Sprint's debt rating drops to 'junk' status
The nation's third largest mobile provider took a hit on its stock price Thursday after Moody's Investors Service downgraded Sprint Nextel's senior unsecured debt rating to Ba2, known more commonly as the "junk" rating.
Sprint's stock has dropped 84 percent since the beginning of 2008. It traded at a low of $1.35 in late November, though it's currently back up to the low $2 range. (At press time, shares were trading on the New York Stock Exchange at $2.09, down $0.33 on the day.
The downgrade isn't anything sudden, though; Moody's has been reviewing the company's rating (previously Baa3, which isn't pretty but still qualified Sprint's stock as investment-grade) since May. In fact, say Moody's analysts, things are better with the company than they were a year ago. But a difficult economy isn't going to make further improvement anything less than a huge challenge.

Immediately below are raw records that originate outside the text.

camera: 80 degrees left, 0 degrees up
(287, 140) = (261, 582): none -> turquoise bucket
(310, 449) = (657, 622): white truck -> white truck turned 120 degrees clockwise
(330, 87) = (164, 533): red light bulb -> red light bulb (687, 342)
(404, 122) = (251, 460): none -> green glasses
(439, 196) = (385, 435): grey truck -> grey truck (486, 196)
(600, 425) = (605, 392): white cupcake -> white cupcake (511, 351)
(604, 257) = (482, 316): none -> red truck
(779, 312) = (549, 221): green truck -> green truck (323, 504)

On Monday, analysts at Morgan Stanley issued a report giving the stock an Underweight rating and posting the stock's target price at $1.
You can't say the company's not trying. In addition to its recent Xohm (Clear) rollout -- a major launch at what most observers would agree is an extremely tough time for new projects -- the company has offered voluntary buyouts to some percentage of its 57,000 employees. It's believed that once the company has a sense of how many employees will bow out on their own, decisions will be made about further cuts.
But it's a delicate balance for Sprint, which also suffers from chronically dismal customer satisfaction rankings. CEO Dan Hesse's series of plain-talking commercials have garnered a certain amount of respect, as have efforts to tie customer retention to employee bonuses -- and tie customer complaint resolution to managers' to-do lists.
But in a Bloomberg interview earlier this week the company stated that it may close as many as 20 call centers in 2009. Sprint Nextel has lost around 3 million contracted subscribers in 2008, and though it hopes to slow that pace next year it's possible that shrinkage will continue until early 2010.